Citadel wants to get the most out of what it can, obviously, as does the investment banks -- and it's easier to match a group with a history of working well in an economy such as this, than on speculative owners who may not in a cluster like Presque Isle, do any better than what Citadel did. There is no magic wand.

The key will be to satisfy the debt, which is mandatory, while keeping the flow of money not available from Citadel to a minimum for now -- with the same people running the company because banks don't run radio stations (nor want to,) and yet, provide an out for the investment banks, as well. The stockholders have already taken a bath. The banks can't afford to do so.

The way to do so -- Citadel holds off the creditors and those interest payments (unless they redo the loans first,) while the banks hold control and can flip the switch to selling properties at any time to recoup the $150-million. There's no where near that in the Main properties. It will have to be an attractive part of Citadel to attract that attention.

I'd not be surprised to see a merger for the ABC Radio Networks and its syndication arm(s) first. Pricey, but the one division that has bankrupted Citadel since the beginning.

The stations, as a whole (more than in part,) hold considerable asset value and are worth more than fire sale prices. Same thing happened with Clear Channel where some clusters went for more money in this economy than what they were purchased for -- all the while still losing money. It just depends on who's got the deepest pockets.
 
Are there any covenants beyond the $150M in January? I'm sure there are. Might this be a "stay of execution" if they divest a cluster just to make one covenant? A complete re structuring of debt and probably a transfer of equity is most likley ahead of bankruptcy. Once they restructure a condition might be to identify and sell certain assets to make debtors partically whole.
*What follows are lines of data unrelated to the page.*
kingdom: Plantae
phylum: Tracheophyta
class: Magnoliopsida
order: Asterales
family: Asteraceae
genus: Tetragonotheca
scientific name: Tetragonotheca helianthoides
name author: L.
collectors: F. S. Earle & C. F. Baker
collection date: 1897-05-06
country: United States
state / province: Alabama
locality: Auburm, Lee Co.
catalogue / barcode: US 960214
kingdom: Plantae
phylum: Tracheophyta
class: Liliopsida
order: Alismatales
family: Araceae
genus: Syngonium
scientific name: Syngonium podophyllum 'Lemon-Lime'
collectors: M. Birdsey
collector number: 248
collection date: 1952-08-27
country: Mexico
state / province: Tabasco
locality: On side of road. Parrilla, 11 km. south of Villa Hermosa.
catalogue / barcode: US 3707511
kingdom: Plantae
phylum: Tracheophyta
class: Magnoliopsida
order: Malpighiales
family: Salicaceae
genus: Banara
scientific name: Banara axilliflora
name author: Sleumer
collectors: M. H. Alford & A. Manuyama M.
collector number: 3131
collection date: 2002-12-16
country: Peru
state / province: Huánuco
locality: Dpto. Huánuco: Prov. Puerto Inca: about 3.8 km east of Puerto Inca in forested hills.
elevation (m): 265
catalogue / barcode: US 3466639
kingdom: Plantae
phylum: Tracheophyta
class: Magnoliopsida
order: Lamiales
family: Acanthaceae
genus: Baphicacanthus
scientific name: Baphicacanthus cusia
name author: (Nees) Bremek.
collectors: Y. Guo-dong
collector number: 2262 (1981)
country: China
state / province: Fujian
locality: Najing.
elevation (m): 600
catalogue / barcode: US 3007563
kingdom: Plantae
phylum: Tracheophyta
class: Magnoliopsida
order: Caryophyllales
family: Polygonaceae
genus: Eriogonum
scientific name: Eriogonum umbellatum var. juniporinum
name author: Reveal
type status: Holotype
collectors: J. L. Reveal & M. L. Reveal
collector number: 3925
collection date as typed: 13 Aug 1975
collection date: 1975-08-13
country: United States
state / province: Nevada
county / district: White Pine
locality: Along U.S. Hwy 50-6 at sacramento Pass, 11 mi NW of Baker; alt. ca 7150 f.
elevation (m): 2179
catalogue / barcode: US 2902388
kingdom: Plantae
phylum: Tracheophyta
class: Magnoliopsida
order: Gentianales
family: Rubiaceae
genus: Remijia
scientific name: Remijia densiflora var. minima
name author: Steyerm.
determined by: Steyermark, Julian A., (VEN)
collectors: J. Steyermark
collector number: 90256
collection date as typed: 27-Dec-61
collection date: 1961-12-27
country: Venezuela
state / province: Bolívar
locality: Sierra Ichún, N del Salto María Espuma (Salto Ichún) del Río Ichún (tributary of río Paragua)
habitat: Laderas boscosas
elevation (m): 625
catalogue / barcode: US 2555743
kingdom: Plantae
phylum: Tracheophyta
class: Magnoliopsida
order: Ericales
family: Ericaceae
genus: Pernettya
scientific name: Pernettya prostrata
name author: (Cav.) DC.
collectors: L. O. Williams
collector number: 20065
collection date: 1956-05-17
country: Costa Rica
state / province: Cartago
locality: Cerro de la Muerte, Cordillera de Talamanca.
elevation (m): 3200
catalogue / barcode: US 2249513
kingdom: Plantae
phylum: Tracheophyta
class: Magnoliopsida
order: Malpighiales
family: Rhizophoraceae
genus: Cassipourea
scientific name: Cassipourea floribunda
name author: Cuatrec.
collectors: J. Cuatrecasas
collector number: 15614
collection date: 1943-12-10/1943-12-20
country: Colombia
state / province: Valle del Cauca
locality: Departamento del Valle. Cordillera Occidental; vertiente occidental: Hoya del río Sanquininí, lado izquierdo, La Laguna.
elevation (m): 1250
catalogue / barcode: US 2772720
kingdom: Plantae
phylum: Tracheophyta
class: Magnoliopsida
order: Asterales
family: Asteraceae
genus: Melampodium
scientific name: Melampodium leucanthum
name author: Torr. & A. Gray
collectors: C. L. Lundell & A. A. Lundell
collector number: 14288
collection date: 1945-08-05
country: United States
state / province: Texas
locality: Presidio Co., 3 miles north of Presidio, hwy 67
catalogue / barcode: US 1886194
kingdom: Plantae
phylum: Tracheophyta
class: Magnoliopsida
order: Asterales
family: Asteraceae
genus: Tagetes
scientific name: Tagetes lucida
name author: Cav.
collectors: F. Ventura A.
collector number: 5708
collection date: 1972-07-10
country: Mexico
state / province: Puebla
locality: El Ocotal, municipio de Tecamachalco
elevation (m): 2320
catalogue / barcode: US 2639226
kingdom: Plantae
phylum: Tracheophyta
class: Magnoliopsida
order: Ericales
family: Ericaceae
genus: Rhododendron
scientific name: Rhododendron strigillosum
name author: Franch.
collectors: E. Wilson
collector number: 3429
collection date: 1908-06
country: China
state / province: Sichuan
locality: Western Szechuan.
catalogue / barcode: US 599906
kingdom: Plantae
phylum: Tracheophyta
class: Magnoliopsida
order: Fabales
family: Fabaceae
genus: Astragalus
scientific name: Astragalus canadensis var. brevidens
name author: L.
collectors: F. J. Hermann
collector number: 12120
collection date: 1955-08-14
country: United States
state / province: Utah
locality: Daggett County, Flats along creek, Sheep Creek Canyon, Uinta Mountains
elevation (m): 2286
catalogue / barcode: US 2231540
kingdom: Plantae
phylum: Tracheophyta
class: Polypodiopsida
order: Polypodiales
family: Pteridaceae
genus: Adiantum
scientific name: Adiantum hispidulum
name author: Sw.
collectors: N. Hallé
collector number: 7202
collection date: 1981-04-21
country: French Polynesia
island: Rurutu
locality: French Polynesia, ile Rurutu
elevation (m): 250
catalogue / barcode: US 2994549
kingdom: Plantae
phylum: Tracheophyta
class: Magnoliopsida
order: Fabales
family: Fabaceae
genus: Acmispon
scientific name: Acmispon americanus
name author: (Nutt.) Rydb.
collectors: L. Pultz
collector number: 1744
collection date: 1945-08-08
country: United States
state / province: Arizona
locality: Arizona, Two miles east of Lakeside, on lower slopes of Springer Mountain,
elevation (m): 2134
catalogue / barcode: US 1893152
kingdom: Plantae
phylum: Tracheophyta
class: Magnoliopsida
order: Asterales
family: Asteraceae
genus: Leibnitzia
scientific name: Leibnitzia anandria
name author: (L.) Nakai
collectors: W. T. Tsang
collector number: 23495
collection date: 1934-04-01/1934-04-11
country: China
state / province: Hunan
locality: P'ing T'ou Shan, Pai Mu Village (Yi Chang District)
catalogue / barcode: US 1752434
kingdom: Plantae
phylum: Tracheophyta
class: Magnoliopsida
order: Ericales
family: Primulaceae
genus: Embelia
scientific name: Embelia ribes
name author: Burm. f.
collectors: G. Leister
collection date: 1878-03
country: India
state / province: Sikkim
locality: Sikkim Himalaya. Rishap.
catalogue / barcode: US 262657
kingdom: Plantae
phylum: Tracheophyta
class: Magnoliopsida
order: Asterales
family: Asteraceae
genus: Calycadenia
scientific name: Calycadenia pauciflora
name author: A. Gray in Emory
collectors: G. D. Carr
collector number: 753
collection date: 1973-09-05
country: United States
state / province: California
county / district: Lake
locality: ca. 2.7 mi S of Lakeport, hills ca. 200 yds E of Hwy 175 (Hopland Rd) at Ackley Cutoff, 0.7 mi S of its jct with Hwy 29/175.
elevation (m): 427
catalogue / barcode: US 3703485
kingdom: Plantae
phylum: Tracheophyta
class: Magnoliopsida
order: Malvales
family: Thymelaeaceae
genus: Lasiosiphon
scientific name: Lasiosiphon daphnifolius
Look for non-performing clusters and stations being sold at fire sale prices. Get them off the books now and maximize the good ones. NH seacoast, Worcester MA., Portland ME., are stronger than most I think. Prequile and some smaller markets are likely to be sold sooner than later IMO. Forget them selling NYC or DC stations... unless they are a package to a Bonneville that makes sense.

Banks are writing down all kinds of debt now. This is "just another" write down that was anticipated by their lenders. They are not happy about it but they did get federal funds to keep them afloat!

Does anyone really think that Goldman Sachs is getting fair value for their partial debt for equity swap with Nassau? Does 85% of Nassau equal $80M? Closer to $35-$40M. AND they still hold some debt.